*Activity:*
Every line of the data below should be retyped exactly, with no images carried over.
### Source material
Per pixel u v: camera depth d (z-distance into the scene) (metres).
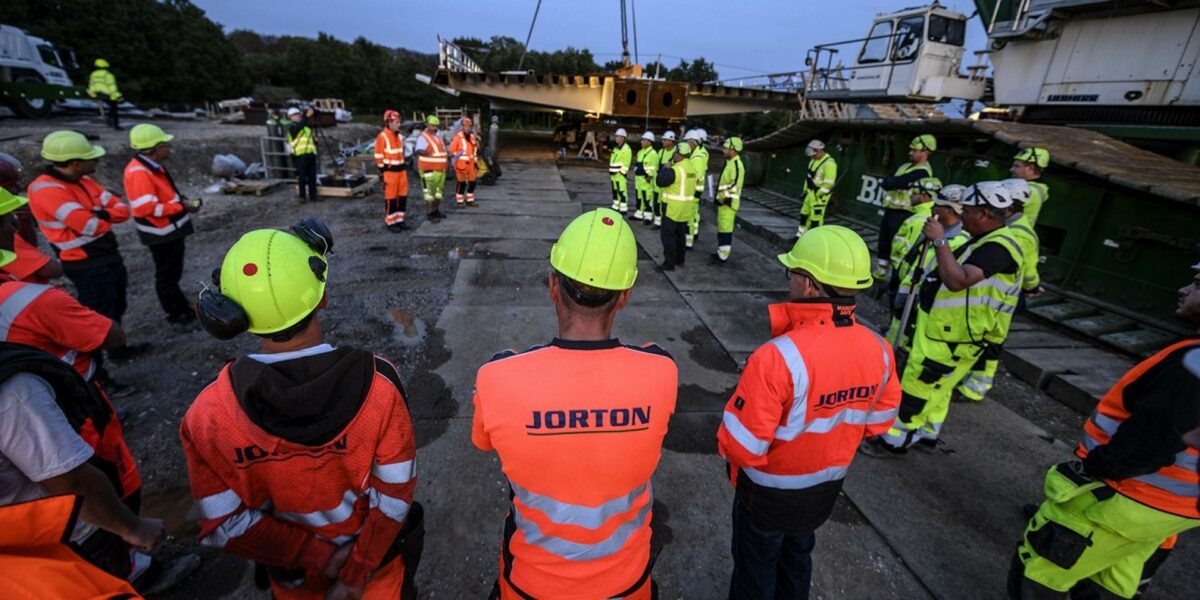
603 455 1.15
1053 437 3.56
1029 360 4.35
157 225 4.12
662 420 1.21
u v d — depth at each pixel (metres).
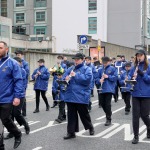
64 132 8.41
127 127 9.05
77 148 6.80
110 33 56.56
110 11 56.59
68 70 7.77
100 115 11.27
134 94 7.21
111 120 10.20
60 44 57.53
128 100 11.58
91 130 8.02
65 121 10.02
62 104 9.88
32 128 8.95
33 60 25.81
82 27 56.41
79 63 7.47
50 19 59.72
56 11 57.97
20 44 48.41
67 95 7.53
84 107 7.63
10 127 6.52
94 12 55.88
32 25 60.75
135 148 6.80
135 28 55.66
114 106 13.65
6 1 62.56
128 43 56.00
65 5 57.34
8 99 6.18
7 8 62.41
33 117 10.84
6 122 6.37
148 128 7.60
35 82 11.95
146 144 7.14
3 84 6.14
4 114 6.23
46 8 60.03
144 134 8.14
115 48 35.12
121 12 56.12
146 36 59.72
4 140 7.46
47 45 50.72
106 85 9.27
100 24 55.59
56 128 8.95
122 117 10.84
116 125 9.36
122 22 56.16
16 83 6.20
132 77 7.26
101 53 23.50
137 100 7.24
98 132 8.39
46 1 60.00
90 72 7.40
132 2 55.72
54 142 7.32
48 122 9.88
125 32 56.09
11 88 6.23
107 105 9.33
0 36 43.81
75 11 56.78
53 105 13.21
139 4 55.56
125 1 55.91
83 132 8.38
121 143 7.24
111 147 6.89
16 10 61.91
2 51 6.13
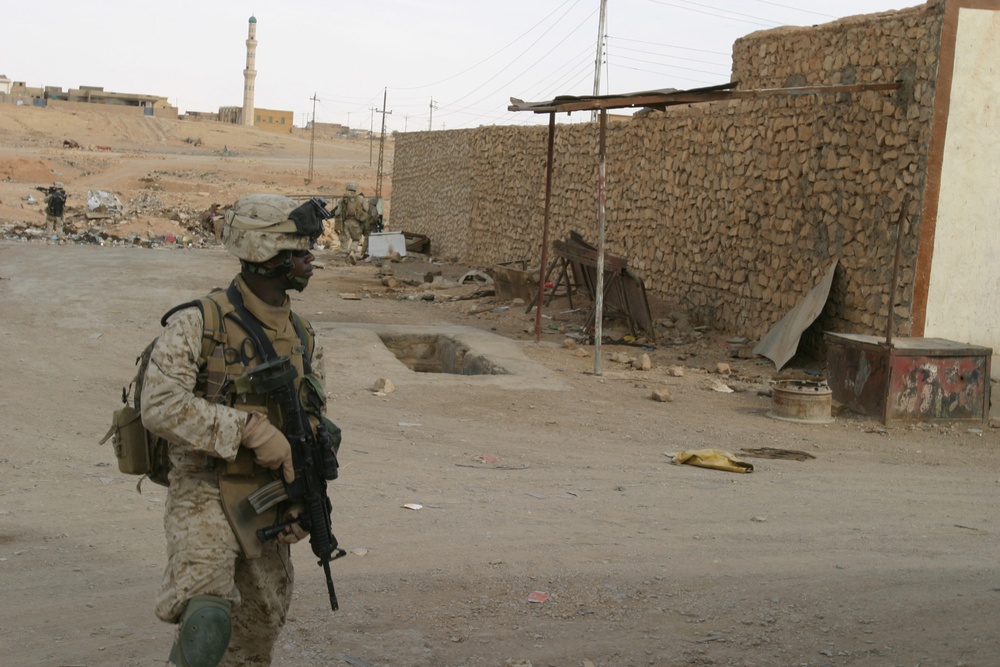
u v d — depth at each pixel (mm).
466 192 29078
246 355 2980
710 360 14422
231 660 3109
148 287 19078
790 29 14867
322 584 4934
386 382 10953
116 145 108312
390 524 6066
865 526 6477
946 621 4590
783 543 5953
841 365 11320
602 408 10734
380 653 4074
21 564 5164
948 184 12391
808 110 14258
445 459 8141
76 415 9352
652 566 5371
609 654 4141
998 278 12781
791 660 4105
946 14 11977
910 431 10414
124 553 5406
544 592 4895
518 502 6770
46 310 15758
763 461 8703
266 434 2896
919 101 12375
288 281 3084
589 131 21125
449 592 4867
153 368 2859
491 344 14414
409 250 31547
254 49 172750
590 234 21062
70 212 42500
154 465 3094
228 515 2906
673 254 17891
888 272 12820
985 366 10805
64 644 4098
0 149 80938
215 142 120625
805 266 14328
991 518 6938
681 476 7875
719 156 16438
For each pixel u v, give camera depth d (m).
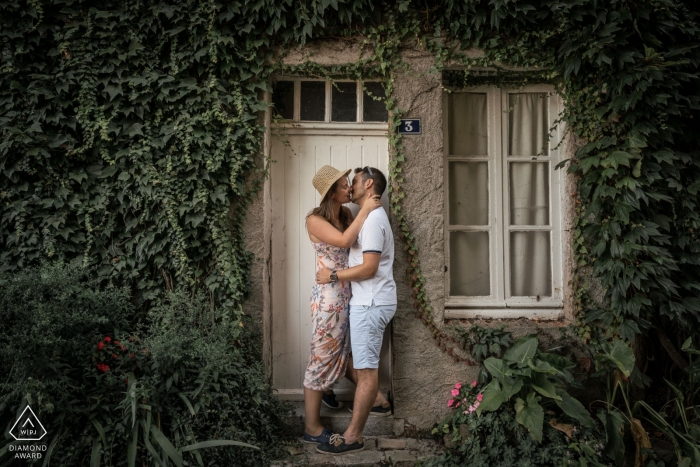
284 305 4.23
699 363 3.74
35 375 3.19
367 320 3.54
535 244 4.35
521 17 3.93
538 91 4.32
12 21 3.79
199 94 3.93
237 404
######
*Answer to this exercise:*
Per pixel u v: camera depth d (z-distance into the scene) (metres).
603 455 1.15
1053 437 3.56
1029 360 4.35
157 225 4.12
662 420 1.21
u v d — depth at each pixel (metres).
64 132 8.41
127 127 9.05
77 148 6.80
110 33 56.56
110 11 56.59
68 70 7.77
100 115 11.27
134 94 7.21
111 120 10.20
60 44 57.53
128 100 11.58
91 130 8.02
65 121 10.02
62 104 9.88
32 128 8.95
33 60 25.81
82 27 56.41
79 63 7.47
50 19 59.72
56 11 57.97
20 44 48.41
67 95 7.53
84 107 7.63
10 127 6.52
94 12 55.88
32 25 60.75
135 148 6.80
135 28 55.66
114 106 13.65
6 1 62.56
128 43 56.00
65 5 57.34
8 99 6.18
7 8 62.41
33 117 10.84
6 122 6.37
148 128 7.60
35 82 11.95
146 144 7.14
3 84 6.14
4 114 6.23
46 8 60.03
144 134 8.14
115 48 35.12
121 12 56.12
146 36 59.72
4 140 7.46
47 45 50.72
106 85 9.27
100 24 55.59
56 128 8.95
122 117 10.84
116 125 9.36
122 22 56.16
16 83 6.20
132 77 7.26
101 53 23.50
137 100 7.24
98 132 8.39
46 1 60.00
90 72 7.40
132 2 55.72
54 142 7.32
48 122 9.88
125 32 56.09
11 88 6.23
107 105 9.33
0 36 43.81
75 11 56.78
53 105 13.21
139 4 55.56
125 1 55.91
83 132 8.38
121 143 7.24
111 147 6.89
16 10 61.91
2 51 6.13
u v d — depth at each pixel (mm).
466 192 29078
246 355 2980
710 360 14422
231 660 3109
148 287 19078
790 29 14867
322 584 4934
386 382 10953
116 145 108312
390 524 6066
865 526 6477
946 621 4590
783 543 5953
841 365 11320
602 408 10734
380 653 4074
21 564 5164
948 184 12391
808 110 14258
445 459 8141
76 415 9352
652 566 5371
609 654 4141
998 278 12781
791 660 4105
946 14 11977
910 431 10414
124 553 5406
544 592 4895
518 502 6770
46 310 15758
763 461 8703
266 434 2896
919 101 12375
288 281 3084
589 131 21125
449 592 4867
153 368 2859
491 344 14414
409 250 31547
254 49 172750
590 234 21062
70 212 42500
154 465 3094
228 515 2906
673 254 17891
888 272 12820
985 366 10805
64 644 4098
0 149 80938
215 142 120625
805 266 14328
991 518 6938
681 476 7875
719 156 16438
For each pixel u v, give camera depth d (m).
284 305 4.23
699 363 3.74
35 375 3.19
367 320 3.54
535 244 4.35
521 17 3.93
538 91 4.32
12 21 3.79
199 94 3.93
237 404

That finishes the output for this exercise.